About baking fat instead of frying individual ingredients. This method is also good for novice cooks as it is a bit easier than the traditional method.
Lard recipe by Tomasz Strzelczyk
Required components:
- dry marjoram
- a few balls of allspice,
- a few bay leaves
- 2.5 kg of fresh pork fat,
- a few cloves of garlic
- salt
Method of preparation:
- First wash, burn and dry the jars thoroughly.
- Then cut the bacon into strips and then grind it with a meat grinder (choose a sieve with a coarse mesh).
- Put 1 clove of garlic in each container (squeeze gently beforehand). Add a few grains of fragrant pepper and a bay leaf.
- Apply ground pork fat on these ingredients (up to 3/4 of the height of the jar). Press it gently, but not too hard.

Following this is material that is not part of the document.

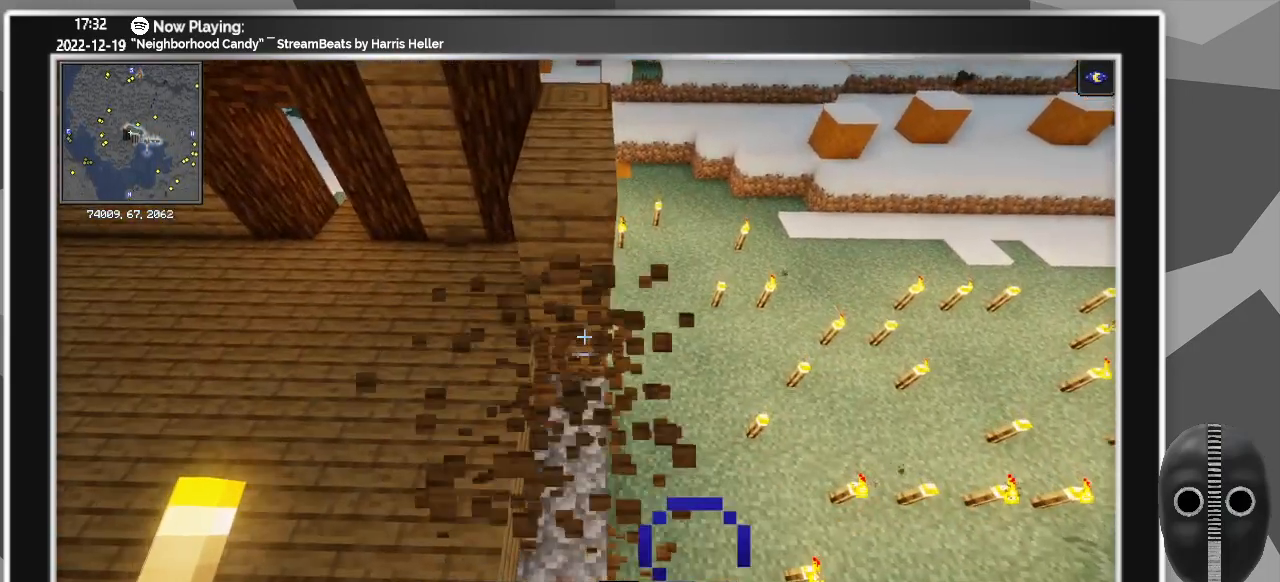
{"keys": [], "mouse": ["left"], "events": [[50, "mouse_left", "up"], [50, "w", "down"], [100, "mouse_left", "down"], [150, "mouse_left", "up"], [200, "mouse_left", "down"], [250, "mouse_left", "up"], [250, "w", "up"], [300, "mouse_left", "down"], [333, "mouse_left", "up"], [383, "mouse_left", "down"], [433, "mouse_left", "up"], [483, "mouse_left", "down"]]}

- Sprinkle 1 teaspoon of dried oregano and half a teaspoon of salt over each container.
- Cover each jar with aluminum foil and place on a baking sheet. Be sure to put a silicone pad first to prevent the jars from cracking.
- Put them in a cold oven and set it to 190 degrees Celsius.
- The lard will be ready in about 1.5 hours. After this time, remove it from the oven and gently mix the contents of each container. the pupae will then combine with the resulting fat.
- Then put the lard in a cooler place for a while to harden.